The key to understanding value investing is patience and the courage of your convictions in the securities you have invested in—which is why more people don’t embrace it, he said. It can be a lonely road, as it’s psychologically uncomfortable, for example, to resist the temptation to jump onto the latest tech stock and instead put your money into a small utility company in Ohio.
Discipline and continuous questioning are also paramount.
“The right question when trading is always, ‘Why is someone selling what I’m buying?’” he said.
“This is the fundamental problem with trade. It’s a problem with a long tradition in economics. How come, when I buy from Mario, he’s selling it to me? What does he know that I don’t? That’s the key that you have ask yourself all the time when trading.”

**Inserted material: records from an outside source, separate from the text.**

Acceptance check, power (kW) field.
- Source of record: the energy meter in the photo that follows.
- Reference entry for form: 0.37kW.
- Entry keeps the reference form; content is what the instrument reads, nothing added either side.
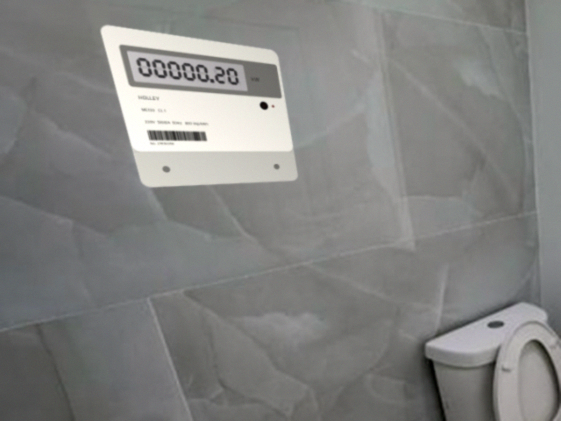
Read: 0.20kW
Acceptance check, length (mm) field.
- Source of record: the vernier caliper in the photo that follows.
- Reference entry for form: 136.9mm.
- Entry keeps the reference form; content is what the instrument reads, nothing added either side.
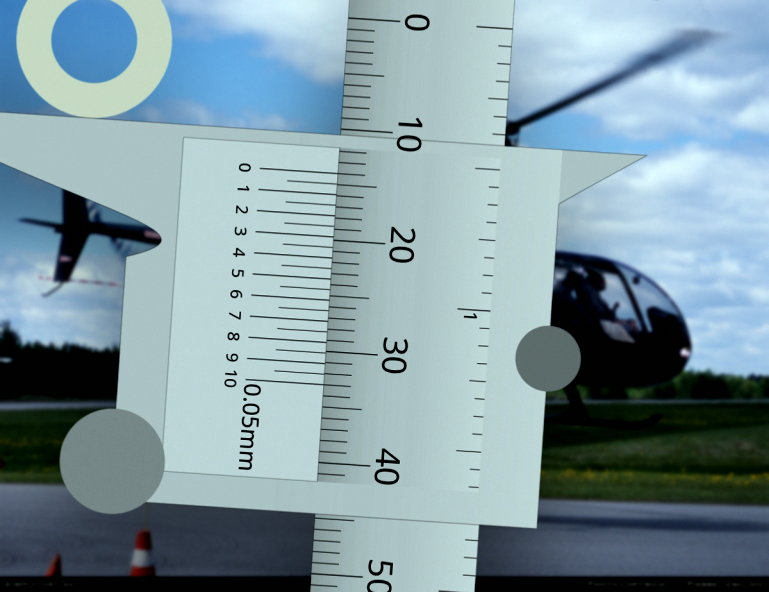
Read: 14.0mm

Santos was joined by Joseph M. McShane, S.J., president of Fordham, Donna Rapaccioli, Ph.D., dean of the Gabelli School of Business and dean of the faculty of business, and James Russell Kelly, lecturer in finance and director of the Gabelli Center for Global Investment Analysis at Fordham.
Like Gabelli, Kelly took Murray’s class at Columbia, and he recalled that he was a tough grader, just like Benjamin Graham, who gave an A+ to only one student—Warren Buffett.
Kelly introduced to the audience 21 students who’d just completed the new value investing secondary concentration and 40 other Gabelli students who are currently studying value investing.
He predicted that the lessons of Bruce Greenwald, who has guest-lectured four times in an “Introduction to Value Investing” class, would resonate with them as strongly as Murray’s lessons did with him.
“Murray had a profound impact on my academic and professional development, and I can only strive to live up to his legacy at Fordham today,” he said.